O governo federal estima que cerca de 18% das exportações brasileiras para os Estados Unidos serão afetadas pela nova tarifa de 25% anunciada pelo governo norte-americano. O impacto representa aproximadamente US$ 7,4 bilhões em produtos enviados ao mercado dos EUA, considerando os dados de 2024.
A informação foi divulgada pelo ministro do Desenvolvimento, Indústria e Comércio Exterior, Márcio Elias, durante uma coletiva nesta quinta-feira (16).

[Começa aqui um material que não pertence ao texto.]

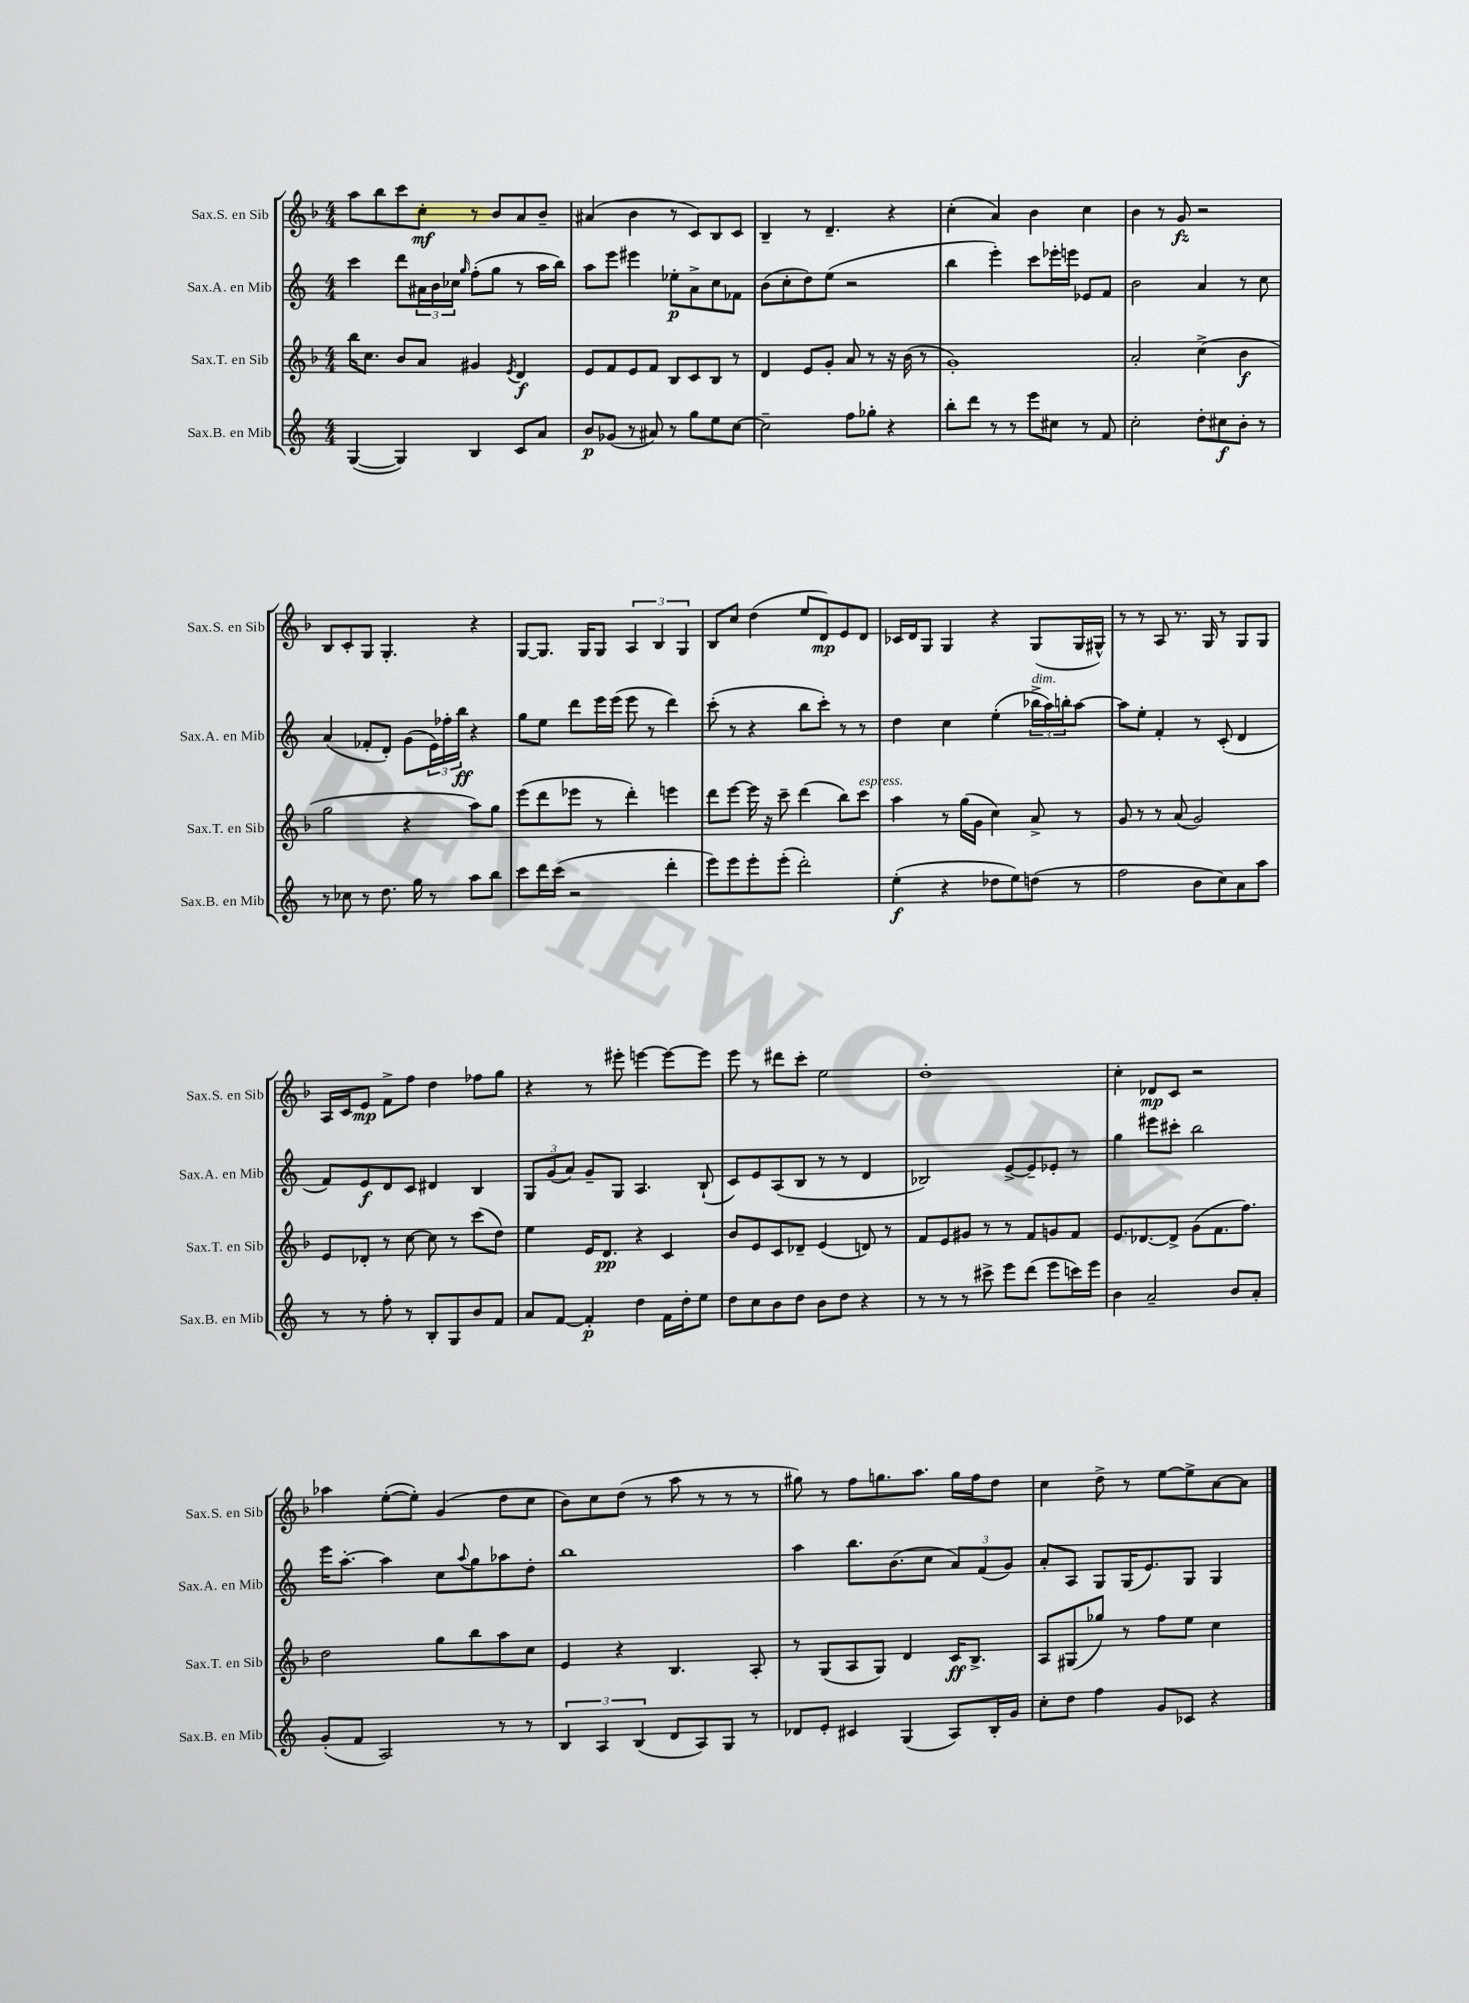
<<
\new StaffGroup <<
\new Staff = "s0" \with { instrumentName = "Sax.S. en Sib" shortInstrumentName = "Sax.S. en Sib" } {
    \clef treble \key f \major \numericTimeSignature \time 4/4
    a''8 bes''8 c'''8 c''8-.\mf r8 bes'8 a'8 bes'8-- |
    ais'4( bes'4 r8 c'8) bes8 c'8 |
    bes4-- r8 d'4.-- r4 |
    c''4-.( a'4) bes'4 c''4 |
    bes'4 r8 g'8\fz r2 |
    bes8 c'8-. g8 g4.-. r4 |
    g8~ g8. g16 g8 \tuplet 3/2 { a4 bes4 g4 } |
    bes8 c''8 d''4( e''8 d'8\mp) e'8 d'8 |
    ces'16 d'16 g8 g4 r4 g8( g16 gis16-^) |
    r8 r8 a8 r8. g16 r8 g8 g8 |
    a16 c'16 e'8\mp f'8-> f''8 d''4 fes''8 g''8 |
    r4 r8 eis'''8-. e'''4~ e'''8~ e'''8 |
    e'''8 r8 dis'''8 c'''8-. e''2 |
    d''1-. |
    c''4-. des'8\mp c'8 r2 |
    aes''4 e''8~-.( e''8-.) g'4( d''8 c''8 |
    bes'8) c''8 d''8( r8 a''8 r8 r8 r8 |
    gis''8) r8 f''8 g''8. a''8. g''16 f''16 d''8 |
    c''4 d''8-> r8 e''8~ e''8-> a'8~ a'8 \bar "|." |
}
\new Staff = "s1" \with { instrumentName = "Sax.A. en Mib" shortInstrumentName = "Sax.A. en Mib" } {
    \clef treble \key c \major \numericTimeSignature \time 4/4
    c'''4 d'''8 \tuplet 3/2 { ais'16 b'16 ces''16 } \grace { g''16 } f''8-.( g''8 r8 a''16 b''16) |
    a''8 e'''8 eis'''4 ees''8-.\p a'8-> c''8 fes'8 |
    b'8( c''8-. d''8) e''8( r2 |
    b''4 e'''4-.) c'''8 ees'''16-. e'''16 ees'8 f'8 |
    b'2 a'4 r8 c''8 |
    a'4( fes'8-. d'8-.) g'8( \tuplet 3/2 { e'16) fes''16-. b''16\ff } r4 |
    g''8 e''8 d'''8 e'''16 e'''16( e'''8 r8 d'''4) |
    c'''8-.( r8 r4 b''8 c'''8-.) r8 r8 |
    d''4 c''4 e''4-.( \tuplet 3/2 { bes''16->^\markup { \italic "dim." } a''16) b''16-. } a''8~ |
    a''8 e''8-. f'4-. r8 c'8-.( d'4 |
    f'8) e'8\f d'8 c'8 dis'4 b4 |
    \tuplet 3/2 { g8 g'8( a'8) } g'8-- g8 a4. b8-!( |
    c'8) e'8 a8( b8 r8 r8 d'4 |
    bes2) e'8~-> e'8-- ees'8-. r8 |
    g''4 eis'''8 cis'''8-. b''2 |
    e'''16 a''8.~-. a''4 c''8 \appoggiatura { a''8 } g''8 aes''8 d''8-. |
    b''1 |
    a''4 b''8. b'8.( c''8 \tuplet 3/2 { a'8) f'8( g'8) } |
    a'8-. a8 g8 g16( e'8.) g8 g4 \bar "|." |
}
\new Staff = "s2" \with { instrumentName = "Sax.T. en Sib" shortInstrumentName = "Sax.T. en Sib" } {
    \clef treble \key f \major \numericTimeSignature \time 4/4
    bes''16 c''8. bes'8 a'8 gis'4 \acciaccatura { e'8 } d'4\f |
    e'8 f'8 e'8 f'8 bes8 c'8 bes8 r8 |
    d'4 e'8 g'8-. a'8 r8 r16 bes'16( r8 |
    g'1-.) |
    a'2-. c''4->( bes'4\f |
    g''2 r4 a''8) g''8 |
    e'''8( d'''8 ees'''8 r8 d'''4-.) e'''4 |
    d'''8 e'''8~ e'''16 r16 c'''8-- d'''4( bes''8) c'''8^\markup { \italic "espress." } |
    a''4 r8 g''16( g'16 c''4) a'8-> r8 |
    g'8 r8 r8 a'8( g'2) |
    e'8 des'8-. r8 c''8~ c''8 r8 c'''8( d''8) |
    e''4 e'16 d'8.\pp r4 c'4 |
    bes'8 e'8 c'8 des'8-- e'4( d'8) r8 |
    f'8 e'8 gis'8 r8 r8 f'8 g'8 f'8 |
    e'8. des'8.~ des'8-> g'8( f'8. f''8.) |
    d''2 g''8 bes''8 a''8 c''8 |
    e'4 r4 bes4. a8-. |
    r8 g8( a8 g8) d'4 c'16\ff bes8.-> |
    a8 gis8( ges''8) r8 f''8 e''8 c''4 \bar "|." |
}
\new Staff = "s3" \with { instrumentName = "Sax.B. en Mib" shortInstrumentName = "Sax.B. en Mib" } {
    \clef treble \key c \major \numericTimeSignature \time 4/4
    g4~( g4) b4 c'8 a'8 |
    b'8\p ges'8( r8 ais'8) r8 g''8 e''8 c''8~ |
    c''2-- f''8 ges''8-. r4 |
    b''8-. d'''8 r8 r8 e'''8 cis''8 r8 f'8 |
    c''2-. d''8-. cis''8\f b'8-. r8 |
    r8 ces''8 r8 d''8. g''16 r8 a''8 b''8 |
    c'''8 d'''16 c'''16( r2 d'''4-. |
    e'''8) e'''8 e'''8-. e'''8-.( d'''2-.) |
    e''4-.\f( r4 des''8 e''8) d''8( r8 |
    f''2 b'8 c''8) a'8 a''8 |
    r8 r8 f''8-. r8 b8-. g8 b'8 f'8 |
    a'8 f'8~ f'4-.\p d''4 f'16 d''16-. e''8 |
    d''8 c''8 b'8 d''8 b'8 d''8 r4 |
    r8 r8 r8 cis'''8-> e'''8 d'''8( e'''8 c'''16) e'''16 |
    b'4 a'2-- b'8 a'8-. |
    g'8-.( f'8 a2) r8 r8 |
    \tuplet 3/2 { b4 a4 b4( } d'8 a8) g8 r8 |
    des'8 e'8-. cis'4 g4( a8) b16-. g'16 |
    c''8-. d''8 f''4 g'8 ces'8 r4 \bar "|." |
}
>>
>>
\layout { \context { \Score \remove "Bar_number_engraver" } }
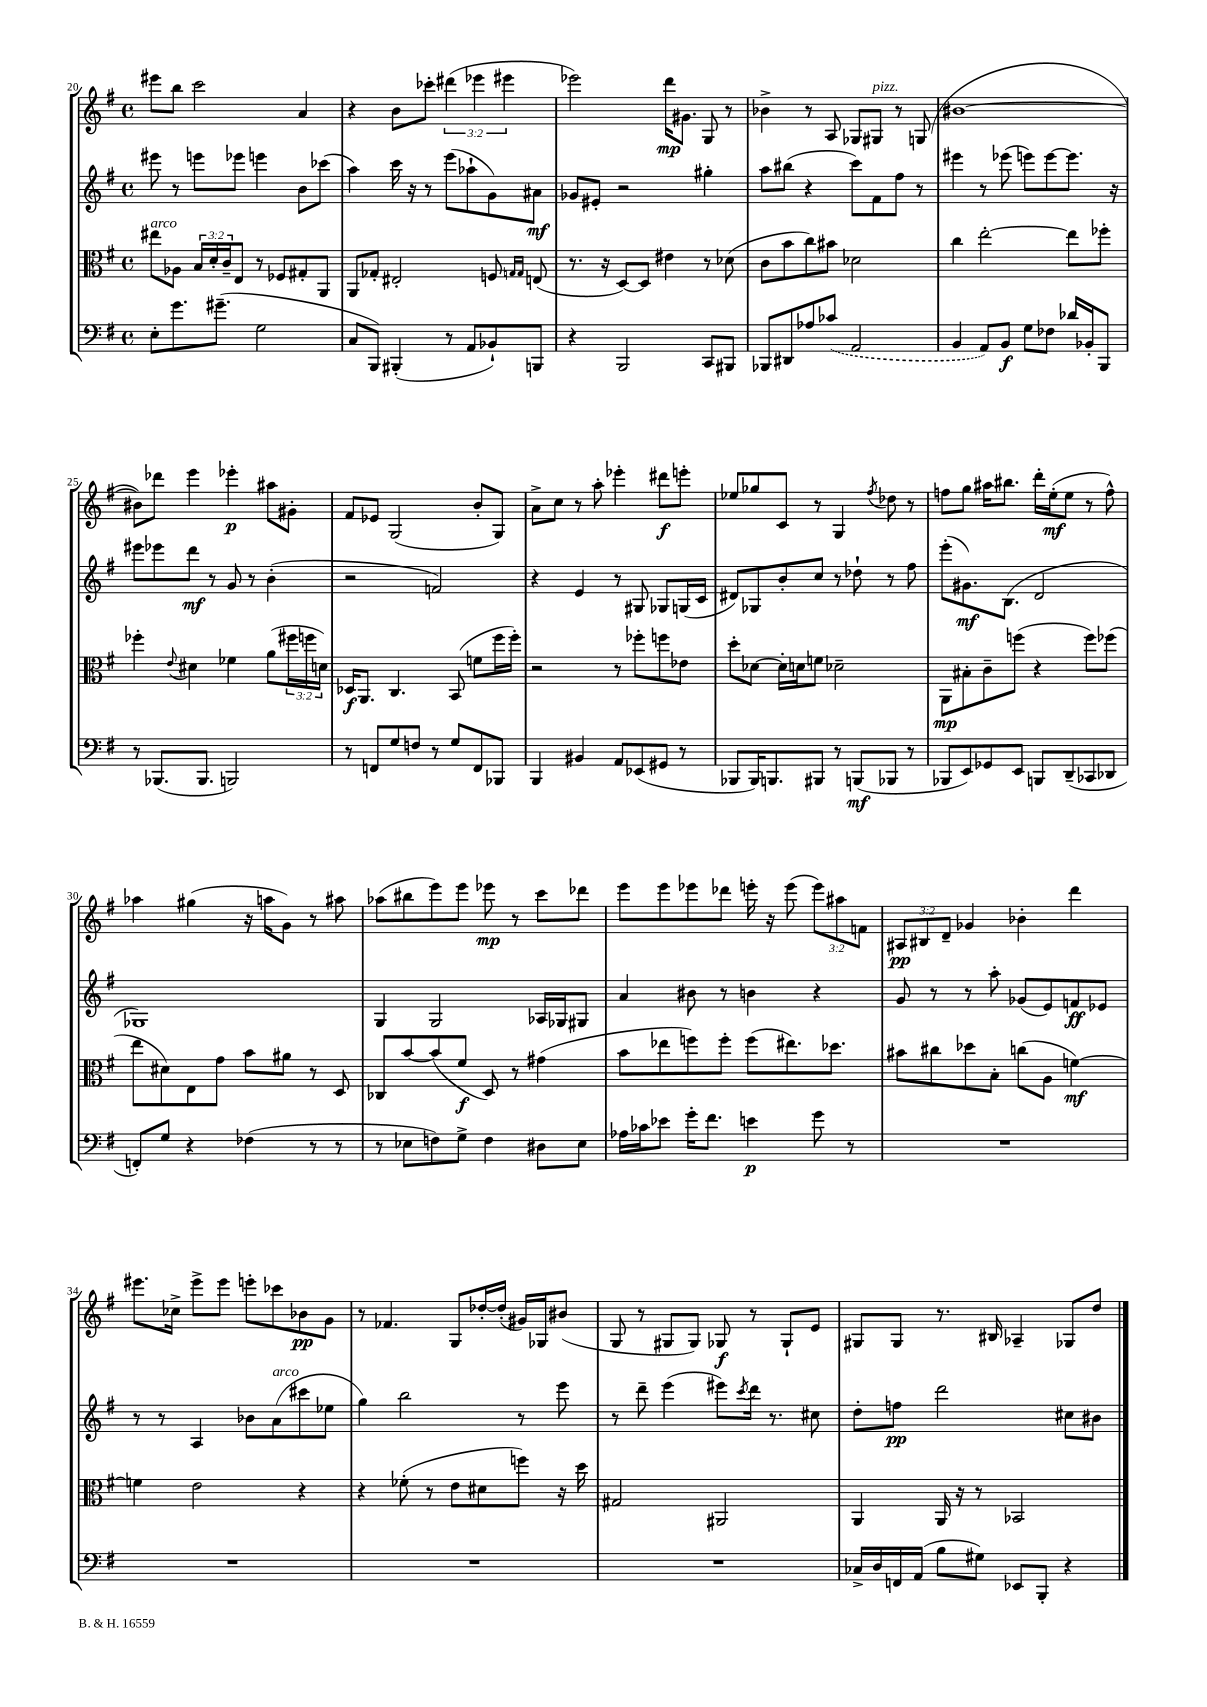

Segundo ele, ao considerar os números de 2025, já com a aplicação das tarifas, a parcela afetada pode cair para cerca de 15%.
Para reduzir os efeitos sobre empresas e trabalhadores, o vice-presidente Geraldo Alckmin (PSB) afirmou que o governo federal prepara um programa de apoio aos setores prejudicados pela medida.
Alckmin classificou o tarifaço como “injusto e descabido” e afirmou que o Brasil avalia utilizar a Lei da Reciprocidade, que permite a adoção de medidas equivalentes contra barreiras comerciais impostas por outros países.
A sobretaxa norte-americana foi anunciada após uma investigação do Escritório do Representante de Comércio dos Estados Unidos (USTR) sobre práticas comerciais brasileiras. O governo brasileiro criticou a decisão e informou que poderá recorrer a mecanismos internacionais, incluindo a Organização Mundial do Comércio (OMC).
O ministro das Relações Exteriores, Mauro Vieira, também reagiu à medida e afirmou que o Brasil manteve esforços de negociação com os Estados Unidos. Ele criticou declarações do secretário de Estado americano, Marco Rubio, que atribuiu ao governo brasileiro a responsabilidade pelo impasse.
Entre os produtos que podem ser afetados estão máquinas agrícolas, equipamentos de mineração, calçados, roupas, papel, etanol, açúcar orgânico, produtos de madeira, celulose e alguns produtos químicos.
Apesar da nova cobrança, alguns itens ficaram fora da lista de tarifas por serem considerados importantes para o mercado norte-americano. Entre eles estão café, carne bovina, peixe, terras-raras e laranja.